Berdasarkan pengalaman saya saja, sekarang saya menyadari bahwa meskipun duka saya terbuka dan jelas untuk disaksikan semua orang, suami saya berduka secara lebih pribadi. Hal ini mungkin membuat pengamat menyimpulkan bahwa kesedihannya berkurang atau menanganinya dengan lebih baik. Saya yakin hal ini biasa terjadi dalam praktiknya tetapi sangat menyesatkan. Ayah cenderung berduka dalam isolasi. Mereka menghindari ciri-ciri kesedihan yang terlihat sehingga menyebabkan mereka meremehkan besarnya kehilangan yang mereka alami. Mereka menggunakan tugas-tugas yang berorientasi pada tujuan di tempat kerja dan di rumah untuk mengatasi kesedihan mereka.

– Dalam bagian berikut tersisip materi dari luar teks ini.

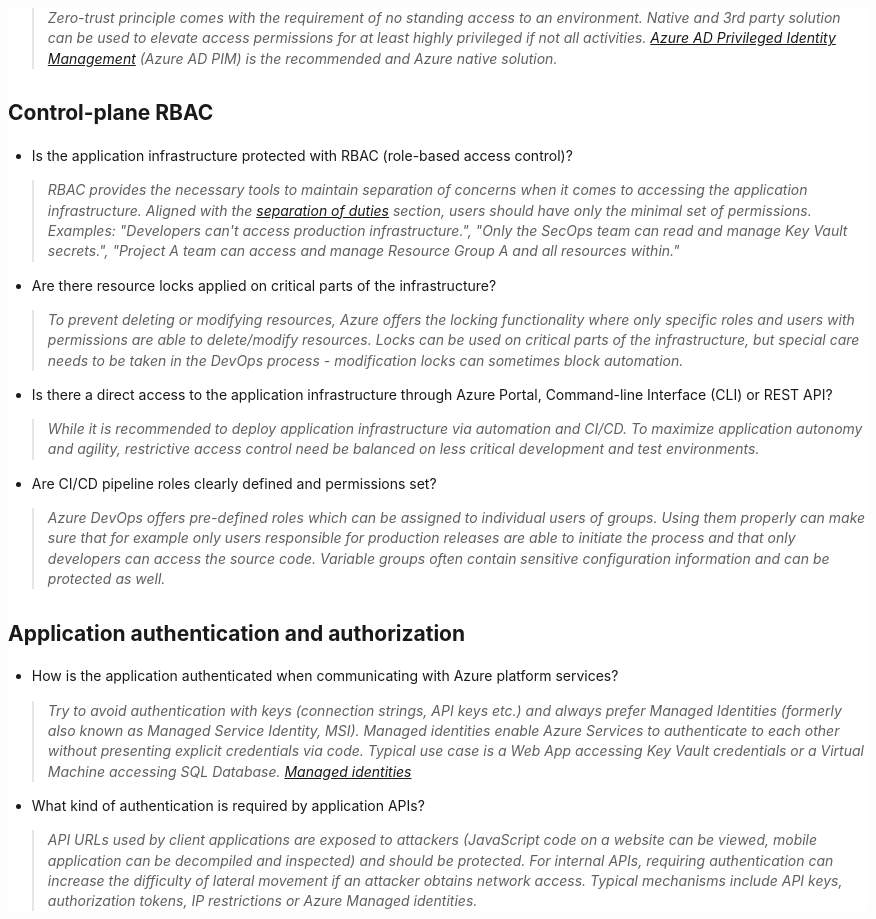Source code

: > *Zero-trust principle comes with the requirement of no standing access to an environment. Native and 3rd party solution can be used to elevate access permissions for at least highly privileged if not all activities. [Azure AD Privileged Identity Management](https://docs.microsoft.com/azure/active-directory/privileged-identity-management/pim-configure) (Azure AD PIM) is the recommended and Azure native solution.*

## Control-plane RBAC

* Is the application infrastructure protected with RBAC (role-based access control)?

> *RBAC provides the necessary tools to maintain separation of concerns when it comes to accessing the application infrastructure. Aligned with the [separation of duties](#separation-of-duties) section, users should have only the minimal set of permissions. Examples: "Developers can't access production infrastructure.", "Only the SecOps team can read and manage Key Vault secrets.", "Project A team can access and manage Resource Group A and all resources within."*

* Are there resource locks applied on critical parts of the infrastructure?

> *To prevent deleting or modifying resources, Azure offers the locking functionality where only specific roles and users with permissions are able to delete/modify resources. Locks can be used on critical parts of the infrastructure, but special care needs to be taken in the DevOps process - modification locks can sometimes block automation.*

* Is there a direct access to the application infrastructure through Azure Portal, Command-line Interface (CLI) or REST API?

> *While it is recommended to deploy application infrastructure via automation and CI/CD. To maximize application autonomy and agility, restrictive access control need be balanced on less critical development and test environments.*

* Are CI/CD pipeline roles clearly defined and permissions set?

> *Azure DevOps offers pre-defined roles which can be assigned to individual users of groups. Using them properly can make sure that for example only users responsible for production releases are able to initiate the process and that only developers can access the source code. Variable groups often contain sensitive configuration information and can be protected as well.*

## Application authentication and authorization

* How is the application authenticated when communicating with Azure platform services?

> *Try to avoid authentication with keys (connection strings, API keys etc.) and always prefer Managed Identities (formerly also known as Managed Service Identity, MSI). Managed identities enable Azure Services to authenticate to each other without presenting explicit credentials via code. Typical use case is a Web App accessing Key Vault credentials or a Virtual Machine accessing SQL Database. [Managed identities](https://docs.microsoft.com/azure/active-directory/managed-identities-azure-resources/)*

* What kind of authentication is required by application APIs?

> *API URLs used by client applications are exposed to attackers (JavaScript code on a website can be viewed, mobile application can be decompiled and inspected) and should be protected. For internal APIs, requiring authentication can increase the difficulty of lateral movement if an attacker obtains network access. Typical mechanisms include API keys, authorization tokens, IP restrictions or Azure Managed identities.*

Hal ini mungkin merupakan manifestasi dari kesenjangan gender yang sedang berlangsung di mana laki-laki terus bekerja, menggunakan pekerjaan sebagai pengalih perhatian dan mekanisme untuk mengatasi permasalahan, dan seringkali juga merupakan kebutuhan finansial. Pria lebih sering menemukan kepuasan dalam pekerjaannya. Kita semua berduka secara berbeda. Ini sudah diketahui umum. Namun perbedaan juga tidak kalah pentingnya. Kita mempunyai mekanisme penanggulangan yang berbeda, mengambil pendekatan yang berbeda untuk menemukan makna, mempunyai gaya komunikasi yang berbeda, dan mempunyai kebutuhan yang berbeda.